Como imaginação não nos falta, pensemos num círculo eleitoral em que a votação seja plurinominal, mas que só eleja um deputado ao parlamento. Eleições ordinárias, de periodicidade quadrienal, em que se eleja um determinado individuo como representante das aspirações e sentir desse conjunto de pessoas. Mas como não existe nada na vida, totalmente garantido, ao fim de algum tempo o descontentamento das pessoas em relação ao seu representante no hemiciclo cresce, por motivos que não importa sublinhar e a fractura entre o eleito e os eleitores agrava-se ao ponto de estes convocarem um referendo local, que visa a sua impugnação e destituição. E evidencie-se que a arma do referendo assume nesta situação, um papel de ameaça e controlo permanente sobre o eleito. Este não deverá esquecer-se, que representa os seus eleitores, não o seu partido, não os seus amigos, não os interesses que o aliciem. Nesta situação a vontade soberana do povo, incide como um castigo, sobre alguém que não mereceu a sua confiança, e na qual a arma do referendo é utilizada para impugnar e destituir.

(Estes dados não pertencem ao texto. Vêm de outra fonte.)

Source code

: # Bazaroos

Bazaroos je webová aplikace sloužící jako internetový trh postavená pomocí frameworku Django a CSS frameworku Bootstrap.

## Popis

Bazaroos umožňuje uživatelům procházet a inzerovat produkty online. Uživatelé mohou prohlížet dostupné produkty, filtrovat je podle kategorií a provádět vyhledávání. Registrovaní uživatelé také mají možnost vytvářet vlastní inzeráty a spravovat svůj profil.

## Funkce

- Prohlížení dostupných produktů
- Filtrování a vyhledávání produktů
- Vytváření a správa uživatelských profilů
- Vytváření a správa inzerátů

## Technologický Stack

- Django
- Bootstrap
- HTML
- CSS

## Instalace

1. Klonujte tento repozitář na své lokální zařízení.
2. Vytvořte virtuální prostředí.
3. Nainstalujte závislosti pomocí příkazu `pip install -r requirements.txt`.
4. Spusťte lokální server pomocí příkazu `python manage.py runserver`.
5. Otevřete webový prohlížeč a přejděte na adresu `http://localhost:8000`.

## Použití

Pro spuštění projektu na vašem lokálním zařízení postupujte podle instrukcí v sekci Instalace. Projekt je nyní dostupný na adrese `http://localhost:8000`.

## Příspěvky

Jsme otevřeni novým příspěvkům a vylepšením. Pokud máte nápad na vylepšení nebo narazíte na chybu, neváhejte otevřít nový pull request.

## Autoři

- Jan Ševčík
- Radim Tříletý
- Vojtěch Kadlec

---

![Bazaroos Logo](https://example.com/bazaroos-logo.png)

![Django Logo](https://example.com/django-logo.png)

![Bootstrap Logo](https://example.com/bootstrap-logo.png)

Poderá existir, quem me venha a acusar de imaginação desenfreada, mas um pensamento convosco partilho: só no dia em que este povo a que pertencemos, possuir a capacidade e o poder de decidir, ganhará a chance de decidindo sobre o seu futuro, criar uma sociedade de oportunidade e de riqueza para a generalidade dos portugueses.
Até lá, teremos de viver Natais sobre Natais, em que a ganância de poder e dinheiro de alguns, se sobrepõe ao bem estar e sobrevivência de muitos.